For years, healthcare has focused on treating sick patients. Now, providers are turning their attention to population health, which preaches keeping patients healthy and out of the hospital.
"It's truly a paradigm shift," says Regent Surgical Health Director of Operations Vivek Taparia. "It's like telling auto mechanics to stop just treating the problem and instead doing maintenance on our cars so we don't have to come in for repairs. Hospitals are used to doing major repairs, but now in healthcare we want to succeed by making sure everyone is healthy and that health is maintained."
Hospitals are making that shift to provide more services beyond surgical care, but where do ambulatory surgery centers fit?
"ASCs are sitting on a lot of value," says United Surgical Partners International Senior Vice President, Acquisitions Michael Stroup. "They are on the right side of the value equation. We can provide the site of care for these ambulatory events at a good price because we have all the data and it's easier for us to define our costs."
There are many consulting firms now dedicated to helping hospitals make this transformation, signing multi-year contracts with health systems. Many of the 218 USPI centers have hospital partners, including non-for-profit hospital partners.
"This is an opportunity for non-for-profit health systems to demonstrate their cost-effectiveness," says Mr. Stroup. "Many hospital systems may want to dial down their cost per episode and you can't do that with 95 percent inpatient."
There are three ways Mr. Taparia sees ASCs participating in population health:
1. Quality — ASCs have a lower infection rate than hospitals and can treat patients in the highest quality setting.
2. Focused operations — ASCs do more specific surgeries and have built service lines around a single procedure with less variation and proper protocols, which leads to fewer complications.
3. Access — ASCs are easier to construct and expand to multiple locations around the city to have easier access for community members. They can also co-locate in medical office buildings to create a consumer-centric feel. Additionally, ASCs are smaller and less complex than hospitals, making them more patient-friendly. The ASC's parking lot is easier to navigate and it's not a maze to find the surgery desk; patients are in and out.
"Population health also pays attention to outcomes per dollars spent," says Mr. Taparia. "When you lower the cost equation as part of a value-based system, ASCs have a role to play. Quality, cost and access all play an important role for ASCs to further population health with communities."
But as part of population health initiatives, providers are taking on more risk. Most payers and providers don't currently have an infrastructure that efficiently transitions risk.
"We are helping our provider partners put themselves in a good position to accept risk," says Mr. Stroup. "Leading NFPS with effective risk management skills will seek to broaden their assumed risk to increase the breadth of potential savings and control over care. One can see why the traditional ASC would partner or acquire ancillary services, freestanding emergency departments, home health and urgent care — to secure a larger slice of the pie."
Most ASCs won't be able to acquire all verticals, but they can work with others focused on similar issues to take more out of every dollar. Right now, many providers are pursuing packaged pricing but in the future you could see a transition to managing the episode of care so the facility works to keep patients out of the operating room instead of just focusing on making the OR more efficient.
"There are people doing that now with total joints and GI," says Mr. Stroup. "These are more easily defined specialties so physician groups can provide surgery as well as the ancillaries. Many ASC companies are trying to figure out how they and the hospital partners can bundle services and sell those to employers, self-funded insurers, hospital partners and payers."

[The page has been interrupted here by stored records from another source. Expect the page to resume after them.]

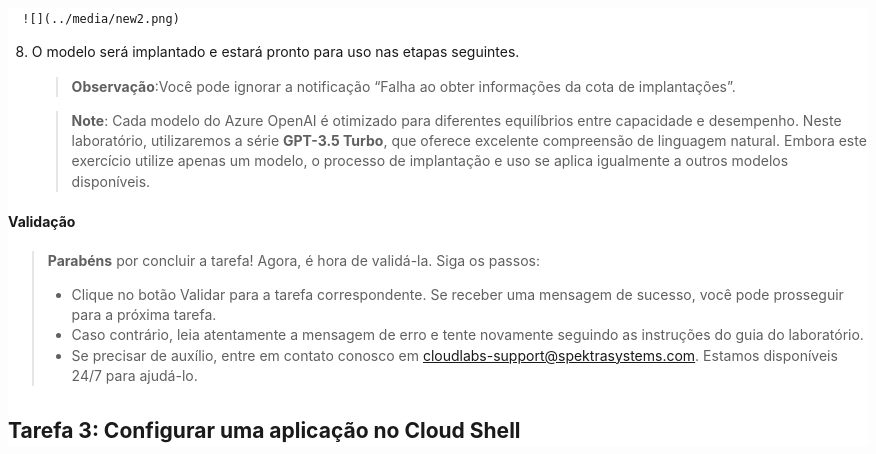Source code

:       ![](../media/new2.png)

8. O modelo será implantado e estará pronto para uso nas etapas seguintes.

   > **Observação**:Você pode ignorar a notificação “Falha ao obter informações da cota de implantações”.
   
   > **Note**: Cada modelo do Azure OpenAI é otimizado para diferentes equilíbrios entre capacidade e desempenho. Neste laboratório, utilizaremos a série **GPT-3.5 Turbo**, que oferece excelente compreensão de linguagem natural. Embora este exercício utilize apenas um modelo, o processo de implantação e uso se aplica igualmente a outros modelos disponíveis.

#### Validação

> **Parabéns** por concluir a tarefa! Agora, é hora de validá-la. Siga os passos:
> - Clique no botão Validar para a tarefa correspondente. Se receber uma mensagem de sucesso, você pode prosseguir para a próxima tarefa. 
> - Caso contrário, leia atentamente a mensagem de erro e tente novamente seguindo as instruções do guia do laboratório.
> - Se precisar de auxílio, entre em contato conosco em cloudlabs-support@spektrasystems.com. Estamos disponíveis 24/7 para ajudá-lo.

## Tarefa 3: Configurar uma aplicação no Cloud Shell
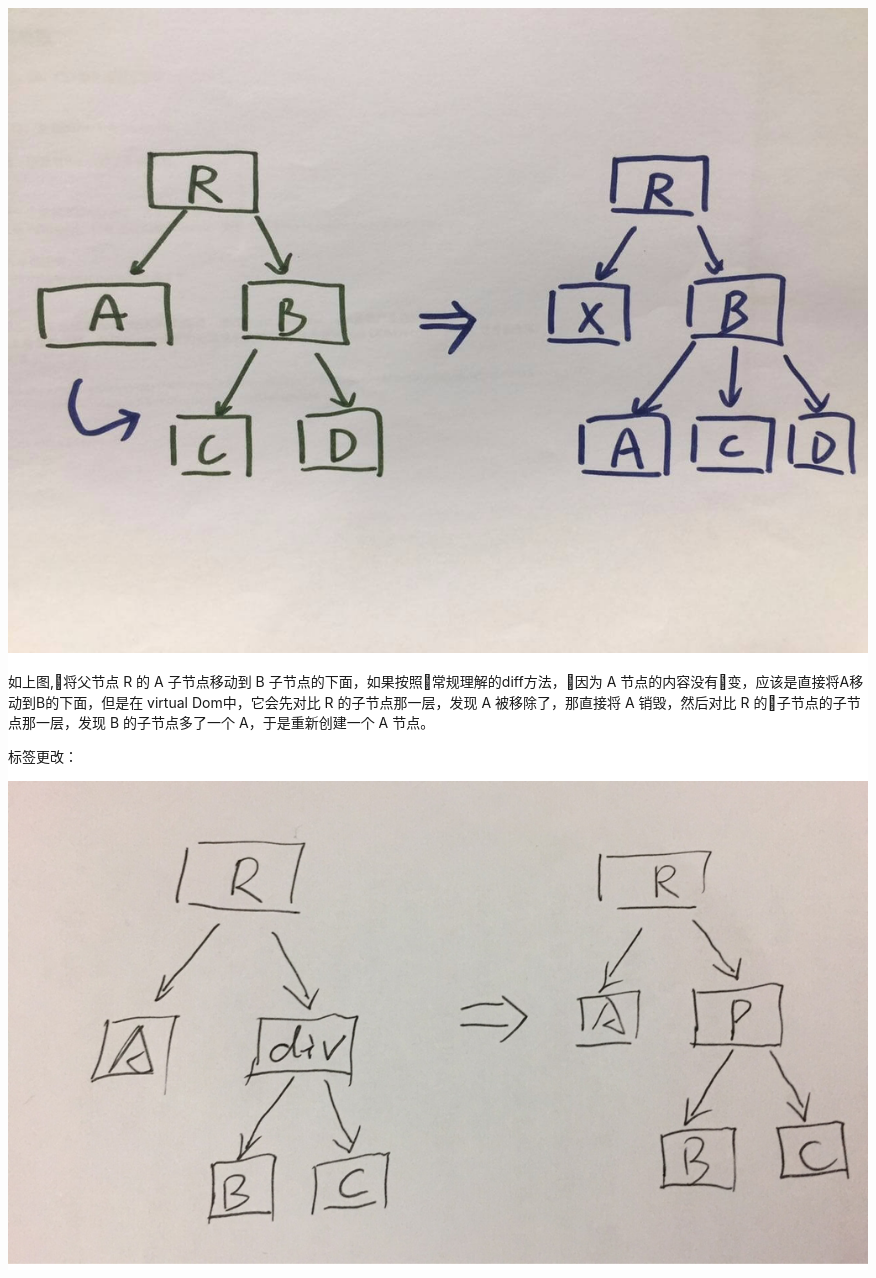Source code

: ![diff](/img/df1.png)

如上图,将父节点 R 的 A 子节点移动到 B 子节点的下面，如果按照常规理解的diff方法，因为 A 节点的内容没有变，应该是直接将A移动到B的下面，但是在 virtual Dom中，它会先对比 R 的子节点那一层，发现 A 被移除了，那直接将 A 销毁，然后对比 R 的子节点的子节点那一层，发现 B 的子节点多了一个 A，于是重新创建一个 A 节点。

标签更改：

![diff](/img/df5.png)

Bundled payments also simplify the billing process.
"There is less red tape to go through before patients have access to surgical care," says Mr. Taparia. "This also furthers to goals of population health."
There are some surgery centers making changes to the traditional independent, physician-run model to become more desirable as a partner in population health. Hospitals are trying to create "care communities" focused more on outpatient services than inpatient care, and ASCs are partnering in either joint ventures or other alignment options to fill that void.
ASCs are expanding to multiple locations and becoming part of medical campuses that also include services like lab testing, pharmacies and health clubs in addition to clinic space.
"The idea is to create a model for convenient healthcare that is consumer-centric and focused on retail," says Mr. Taparia. "The care is out in the community instead of making the community come to the care. At this campus you go to the health club, you can also eat the healthy food and it's also close to a Starbucks. You can do ordinary things within the same area of the clinical services."
The first step to making this transition is looking at your service lines and deciding where to really focus efforts.
"You're not going to take half the dollar spent tomorrow, so make it easy for the risk-bearing entities to transfer risk to the ASC," says Mr. Stroup. "Figure out how to pinpoint the costs with an easy-to-implement service and align physicians with ancillary providers on the bundle."
This is easier for single-specialty centers; putting resources in to a bundle for seven GI procedures performed per week at a multispecialty center doesn't make sense, but 70 procedures at a GI center does. Hospital partners may help, but aren't necessary for physician groups to take advantage of population health.
"You don't have to be partnered with a health system to participate," says Mr. Taparia. "There are medical groups out there participating in risk-based contracts and these organizations own ASCs. It's helpful to integrate with a broader health system, but not imperative."